Los árboles podrían tener un “latido de corazón” tan lento que nunca lo habíamos notado

 

Los arboles no tienen corazón pero si tienen pulso. Científicos han descubierto que bombean el agua activamente desde las raíces hasta las hojas.

 

 

Los árboles bombean el agua

 

Hasta ahora los científicos pensaban que el agua se movía a través de los árboles por ósmosis. Sin embargo, estudios recientes han descubierto que los troncos y ramas de los árboles se expanden para bombear agua desde las raíces hasta las hojas.

 

Este fenómeno es similar a la forma que el corazón humano bombea la sangre en el cuerpo. El latido del árbol es mucho más lento y sirve para regular la presión del agua.

Cuando mueven sus ramas de forma periódica, están bombeando el agua activamente hacia arriba en etapas.

 

Los científicos András Zlinsky y su colega Anders Barford forman parte del equipo de investigadores de la Universidad de Aarhus (Países Bajos). Para medir el pulso, usaron un escáner láser terrestre para monitorizar 22 especies de árboles y poder documentar cómo cambiaba la forma de las copas.

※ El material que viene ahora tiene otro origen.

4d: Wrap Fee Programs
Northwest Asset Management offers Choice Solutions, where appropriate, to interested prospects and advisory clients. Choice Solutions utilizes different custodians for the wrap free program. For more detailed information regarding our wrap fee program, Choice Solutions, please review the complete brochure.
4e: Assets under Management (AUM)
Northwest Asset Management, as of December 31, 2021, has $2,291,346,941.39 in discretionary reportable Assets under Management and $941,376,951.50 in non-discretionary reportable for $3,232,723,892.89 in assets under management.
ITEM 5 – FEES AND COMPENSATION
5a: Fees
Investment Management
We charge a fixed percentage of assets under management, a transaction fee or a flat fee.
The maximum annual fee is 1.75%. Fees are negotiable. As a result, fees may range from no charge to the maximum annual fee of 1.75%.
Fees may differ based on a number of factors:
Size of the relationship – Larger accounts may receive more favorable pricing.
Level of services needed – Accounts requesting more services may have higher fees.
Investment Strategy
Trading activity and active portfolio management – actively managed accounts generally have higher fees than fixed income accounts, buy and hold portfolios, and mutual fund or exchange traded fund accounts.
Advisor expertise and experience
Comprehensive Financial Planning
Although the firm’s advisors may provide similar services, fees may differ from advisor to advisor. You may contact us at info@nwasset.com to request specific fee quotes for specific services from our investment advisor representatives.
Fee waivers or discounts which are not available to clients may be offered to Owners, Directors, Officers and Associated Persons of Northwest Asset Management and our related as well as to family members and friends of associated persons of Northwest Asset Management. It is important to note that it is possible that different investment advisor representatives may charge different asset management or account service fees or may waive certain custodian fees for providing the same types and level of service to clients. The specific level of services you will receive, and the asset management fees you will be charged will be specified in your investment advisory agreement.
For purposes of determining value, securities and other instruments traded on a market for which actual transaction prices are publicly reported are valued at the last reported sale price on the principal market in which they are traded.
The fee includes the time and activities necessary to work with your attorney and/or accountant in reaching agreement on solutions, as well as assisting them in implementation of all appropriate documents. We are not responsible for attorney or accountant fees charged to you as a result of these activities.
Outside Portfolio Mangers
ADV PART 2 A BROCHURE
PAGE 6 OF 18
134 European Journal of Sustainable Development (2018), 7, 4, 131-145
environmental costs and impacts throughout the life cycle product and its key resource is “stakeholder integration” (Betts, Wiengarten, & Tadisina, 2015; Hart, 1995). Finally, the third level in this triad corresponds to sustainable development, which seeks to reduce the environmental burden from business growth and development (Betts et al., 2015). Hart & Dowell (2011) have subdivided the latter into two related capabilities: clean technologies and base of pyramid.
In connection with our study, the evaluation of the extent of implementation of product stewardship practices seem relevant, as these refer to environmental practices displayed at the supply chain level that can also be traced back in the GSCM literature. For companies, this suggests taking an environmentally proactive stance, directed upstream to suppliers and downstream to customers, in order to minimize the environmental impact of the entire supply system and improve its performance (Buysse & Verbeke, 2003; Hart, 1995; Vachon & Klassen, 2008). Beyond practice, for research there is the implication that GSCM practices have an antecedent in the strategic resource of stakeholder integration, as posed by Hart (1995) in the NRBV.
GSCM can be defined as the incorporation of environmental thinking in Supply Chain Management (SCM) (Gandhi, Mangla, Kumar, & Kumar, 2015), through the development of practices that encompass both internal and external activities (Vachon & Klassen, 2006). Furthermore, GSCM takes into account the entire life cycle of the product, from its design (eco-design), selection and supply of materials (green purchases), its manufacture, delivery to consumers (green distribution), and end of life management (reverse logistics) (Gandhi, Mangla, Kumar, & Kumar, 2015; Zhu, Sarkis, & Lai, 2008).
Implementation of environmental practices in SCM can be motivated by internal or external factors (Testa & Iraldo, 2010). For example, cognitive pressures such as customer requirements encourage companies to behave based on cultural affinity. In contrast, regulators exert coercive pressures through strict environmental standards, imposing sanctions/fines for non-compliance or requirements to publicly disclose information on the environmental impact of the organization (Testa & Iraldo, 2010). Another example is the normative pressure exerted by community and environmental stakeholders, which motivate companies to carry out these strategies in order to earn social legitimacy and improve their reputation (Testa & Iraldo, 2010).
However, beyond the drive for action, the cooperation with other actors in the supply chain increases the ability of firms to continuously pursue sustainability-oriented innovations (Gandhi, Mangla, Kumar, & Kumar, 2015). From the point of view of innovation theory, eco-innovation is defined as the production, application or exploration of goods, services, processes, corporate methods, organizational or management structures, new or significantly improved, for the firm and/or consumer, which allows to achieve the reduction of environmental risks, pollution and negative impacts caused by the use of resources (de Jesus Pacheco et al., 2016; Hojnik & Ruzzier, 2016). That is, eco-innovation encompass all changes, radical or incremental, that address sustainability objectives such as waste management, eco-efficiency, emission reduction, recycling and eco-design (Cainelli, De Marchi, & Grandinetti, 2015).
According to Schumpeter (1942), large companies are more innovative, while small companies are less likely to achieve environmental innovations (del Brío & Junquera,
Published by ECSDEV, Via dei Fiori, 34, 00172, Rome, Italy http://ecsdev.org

El estudio evidenció que cuando hay cambios en los factores ambientales, los árboles suelen aumentar su transpiración por la mañana y la disminuyen en el transcurso de la tarde y noche, por lo tanto producen un pulso más lento.

 

La corteza viva de los árboles contienen un sistema de transporte llamado floema. A través de él, se reubican los azúcares producidos durante la fotosíntesis en las hojas, que requieren los azúcares para obtener energía.

El floema utiliza el agua como medio de transporte de estos azúcares y bajo ciertas condiciones parece que este agua puede ser extraída del floema hacia la corriente de transpiración del tallo.

Utilizando modelos teóricos, los biólogos pudieron demostrar que estas condiciones son más probables que ocurran durante el rápido aumento de la transpiración en las horas de la mañana.

 

Durante ese periodo, la tensión en los capilares que transportan el agua hacia arriba en el tallo aumenta rápidamente.

Al igual que una banda elástica, demasiada tensión haría que la columna de agua dentro de los capilares se rompiera, lo que tendría consecuencias bastante desagradables para el árbol.

 

Para evitar esta rotura, el agua del floema se introduce en los capilares, y la pérdida de agua del floema hace que el tallo se encoja.

Una vez que la tensión en los capilares disminuye como consecuencia de la disminución de la transpiración, el agua que antes se perdía se vuelve a introducir en el floema, y así el tallo se expande de nuevo.